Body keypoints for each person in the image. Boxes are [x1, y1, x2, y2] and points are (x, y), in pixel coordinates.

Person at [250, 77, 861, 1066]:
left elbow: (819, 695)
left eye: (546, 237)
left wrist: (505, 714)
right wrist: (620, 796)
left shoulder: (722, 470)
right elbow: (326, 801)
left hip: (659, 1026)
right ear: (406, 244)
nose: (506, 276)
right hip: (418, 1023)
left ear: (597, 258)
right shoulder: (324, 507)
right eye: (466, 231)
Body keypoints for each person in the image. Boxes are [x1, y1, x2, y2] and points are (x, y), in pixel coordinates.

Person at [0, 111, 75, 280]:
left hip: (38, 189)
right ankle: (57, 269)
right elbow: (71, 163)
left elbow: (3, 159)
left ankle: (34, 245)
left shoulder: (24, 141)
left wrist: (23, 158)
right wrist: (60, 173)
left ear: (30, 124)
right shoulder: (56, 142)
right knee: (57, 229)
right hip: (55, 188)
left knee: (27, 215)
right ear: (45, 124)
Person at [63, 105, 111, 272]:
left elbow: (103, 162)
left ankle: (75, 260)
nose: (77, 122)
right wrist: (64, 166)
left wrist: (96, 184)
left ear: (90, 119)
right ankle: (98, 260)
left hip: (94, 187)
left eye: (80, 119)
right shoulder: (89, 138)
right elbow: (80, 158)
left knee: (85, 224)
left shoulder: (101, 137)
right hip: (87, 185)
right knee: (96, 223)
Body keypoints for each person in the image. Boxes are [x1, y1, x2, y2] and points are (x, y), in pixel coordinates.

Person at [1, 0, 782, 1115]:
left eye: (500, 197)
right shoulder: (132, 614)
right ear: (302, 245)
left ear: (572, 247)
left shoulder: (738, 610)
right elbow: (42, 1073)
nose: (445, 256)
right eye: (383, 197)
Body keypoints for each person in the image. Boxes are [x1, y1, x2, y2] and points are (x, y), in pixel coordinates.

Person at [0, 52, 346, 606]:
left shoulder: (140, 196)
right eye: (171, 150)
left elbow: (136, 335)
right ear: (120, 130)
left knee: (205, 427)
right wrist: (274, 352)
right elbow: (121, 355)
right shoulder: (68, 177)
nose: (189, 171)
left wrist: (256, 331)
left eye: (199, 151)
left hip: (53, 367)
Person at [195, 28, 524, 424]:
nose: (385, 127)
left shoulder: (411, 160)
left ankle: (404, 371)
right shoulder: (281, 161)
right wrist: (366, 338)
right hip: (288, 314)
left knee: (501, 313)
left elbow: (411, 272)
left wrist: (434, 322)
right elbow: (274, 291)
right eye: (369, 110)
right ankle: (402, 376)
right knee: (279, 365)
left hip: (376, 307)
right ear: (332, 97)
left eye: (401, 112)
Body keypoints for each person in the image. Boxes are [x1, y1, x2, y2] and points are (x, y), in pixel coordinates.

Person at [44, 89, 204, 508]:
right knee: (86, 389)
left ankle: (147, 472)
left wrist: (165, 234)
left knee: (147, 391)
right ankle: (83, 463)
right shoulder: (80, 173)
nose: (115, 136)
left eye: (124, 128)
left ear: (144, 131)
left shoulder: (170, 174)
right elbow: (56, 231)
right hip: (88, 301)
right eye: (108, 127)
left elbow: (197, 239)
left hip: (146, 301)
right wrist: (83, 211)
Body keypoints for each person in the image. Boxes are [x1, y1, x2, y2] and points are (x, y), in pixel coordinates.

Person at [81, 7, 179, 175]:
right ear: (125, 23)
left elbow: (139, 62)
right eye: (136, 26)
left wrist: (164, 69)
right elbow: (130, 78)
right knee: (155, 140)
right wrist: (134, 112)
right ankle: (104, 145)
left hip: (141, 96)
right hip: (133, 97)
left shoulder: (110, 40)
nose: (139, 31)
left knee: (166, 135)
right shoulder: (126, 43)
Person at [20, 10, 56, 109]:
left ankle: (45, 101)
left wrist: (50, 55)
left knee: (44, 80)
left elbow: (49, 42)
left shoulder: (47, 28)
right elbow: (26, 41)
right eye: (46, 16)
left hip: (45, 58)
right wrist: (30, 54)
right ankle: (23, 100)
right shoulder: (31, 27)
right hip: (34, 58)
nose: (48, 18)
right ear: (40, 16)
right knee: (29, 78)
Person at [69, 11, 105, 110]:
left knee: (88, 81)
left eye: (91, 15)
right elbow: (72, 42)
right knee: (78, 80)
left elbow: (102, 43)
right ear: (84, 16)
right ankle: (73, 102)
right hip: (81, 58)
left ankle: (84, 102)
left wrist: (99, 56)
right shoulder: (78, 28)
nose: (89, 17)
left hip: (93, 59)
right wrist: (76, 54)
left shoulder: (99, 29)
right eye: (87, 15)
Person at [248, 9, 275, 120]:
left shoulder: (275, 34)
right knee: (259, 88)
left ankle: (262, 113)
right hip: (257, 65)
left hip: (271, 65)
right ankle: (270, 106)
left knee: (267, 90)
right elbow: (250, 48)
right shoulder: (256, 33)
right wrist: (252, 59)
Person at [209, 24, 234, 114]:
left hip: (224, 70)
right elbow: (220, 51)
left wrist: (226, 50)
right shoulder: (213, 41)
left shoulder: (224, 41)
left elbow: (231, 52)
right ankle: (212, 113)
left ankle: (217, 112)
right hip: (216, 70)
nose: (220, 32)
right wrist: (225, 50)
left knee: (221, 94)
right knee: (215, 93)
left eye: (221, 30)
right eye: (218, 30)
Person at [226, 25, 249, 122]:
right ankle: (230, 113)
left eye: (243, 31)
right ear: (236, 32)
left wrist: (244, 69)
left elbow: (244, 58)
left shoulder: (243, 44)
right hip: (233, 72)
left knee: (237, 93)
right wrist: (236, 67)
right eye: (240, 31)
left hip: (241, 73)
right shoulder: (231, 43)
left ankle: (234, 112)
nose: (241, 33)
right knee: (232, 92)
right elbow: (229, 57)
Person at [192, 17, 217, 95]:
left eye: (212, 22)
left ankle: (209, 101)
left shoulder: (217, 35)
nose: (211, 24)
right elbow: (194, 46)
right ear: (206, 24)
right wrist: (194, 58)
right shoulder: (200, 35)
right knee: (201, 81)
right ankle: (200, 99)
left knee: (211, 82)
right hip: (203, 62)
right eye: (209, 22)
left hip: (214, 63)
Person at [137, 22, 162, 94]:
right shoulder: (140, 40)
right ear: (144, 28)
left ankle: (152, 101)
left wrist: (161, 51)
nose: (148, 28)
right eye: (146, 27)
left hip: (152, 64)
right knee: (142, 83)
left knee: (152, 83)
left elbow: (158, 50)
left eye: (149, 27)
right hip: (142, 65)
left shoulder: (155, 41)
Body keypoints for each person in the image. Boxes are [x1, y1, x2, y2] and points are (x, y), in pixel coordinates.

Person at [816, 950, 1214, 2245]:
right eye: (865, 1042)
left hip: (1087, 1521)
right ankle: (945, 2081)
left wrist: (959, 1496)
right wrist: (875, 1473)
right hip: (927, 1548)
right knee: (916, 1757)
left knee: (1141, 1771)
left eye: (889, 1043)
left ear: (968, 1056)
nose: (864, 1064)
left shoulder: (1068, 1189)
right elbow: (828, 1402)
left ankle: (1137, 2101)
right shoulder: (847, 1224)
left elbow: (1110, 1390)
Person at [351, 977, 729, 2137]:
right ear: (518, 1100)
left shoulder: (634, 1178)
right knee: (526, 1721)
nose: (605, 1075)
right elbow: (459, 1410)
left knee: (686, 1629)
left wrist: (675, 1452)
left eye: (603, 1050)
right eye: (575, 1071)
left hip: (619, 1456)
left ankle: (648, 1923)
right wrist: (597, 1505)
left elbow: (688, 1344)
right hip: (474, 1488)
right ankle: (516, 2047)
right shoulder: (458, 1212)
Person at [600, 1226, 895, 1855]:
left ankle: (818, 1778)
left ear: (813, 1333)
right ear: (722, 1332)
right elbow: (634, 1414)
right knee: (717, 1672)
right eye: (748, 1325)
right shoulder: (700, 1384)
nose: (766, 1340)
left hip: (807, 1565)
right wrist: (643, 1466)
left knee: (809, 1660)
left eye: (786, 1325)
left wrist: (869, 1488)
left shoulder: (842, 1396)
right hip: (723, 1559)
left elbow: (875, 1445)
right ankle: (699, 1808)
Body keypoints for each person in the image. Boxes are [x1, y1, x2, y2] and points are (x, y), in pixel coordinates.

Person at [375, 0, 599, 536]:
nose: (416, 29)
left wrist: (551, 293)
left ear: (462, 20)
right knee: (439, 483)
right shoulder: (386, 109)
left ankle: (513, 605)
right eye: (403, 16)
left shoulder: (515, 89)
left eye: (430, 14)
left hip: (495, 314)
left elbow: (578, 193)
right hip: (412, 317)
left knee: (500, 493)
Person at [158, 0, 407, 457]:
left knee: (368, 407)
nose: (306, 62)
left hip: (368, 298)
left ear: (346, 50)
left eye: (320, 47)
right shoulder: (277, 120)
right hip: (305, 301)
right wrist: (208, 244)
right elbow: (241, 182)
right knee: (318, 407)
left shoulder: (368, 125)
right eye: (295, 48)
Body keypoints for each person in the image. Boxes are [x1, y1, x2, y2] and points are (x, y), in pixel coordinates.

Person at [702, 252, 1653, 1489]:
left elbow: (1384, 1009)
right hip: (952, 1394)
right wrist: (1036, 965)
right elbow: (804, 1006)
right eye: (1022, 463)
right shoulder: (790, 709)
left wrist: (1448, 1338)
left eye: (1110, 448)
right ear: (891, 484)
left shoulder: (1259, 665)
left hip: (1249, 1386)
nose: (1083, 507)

# Exercise objective
Everything in the material above from the line that has "right ankle: (104, 145)" through the line that has "right knee: (78, 80)" must be duplicated exactly, with no other lines given.

# The completed task
right ankle: (104, 145)
left hip: (141, 96)
right hip: (133, 97)
left shoulder: (110, 40)
nose: (139, 31)
left knee: (166, 135)
right shoulder: (126, 43)
Person at [20, 10, 56, 109]:
left ankle: (45, 101)
left wrist: (50, 55)
left knee: (44, 80)
left elbow: (49, 42)
left shoulder: (47, 28)
right elbow: (26, 41)
right eye: (46, 16)
left hip: (45, 58)
right wrist: (30, 54)
right ankle: (23, 100)
right shoulder: (31, 27)
right hip: (34, 58)
nose: (48, 18)
right ear: (40, 16)
right knee: (29, 78)
Person at [69, 11, 105, 110]:
left knee: (88, 81)
left eye: (91, 15)
right elbow: (72, 42)
right knee: (78, 80)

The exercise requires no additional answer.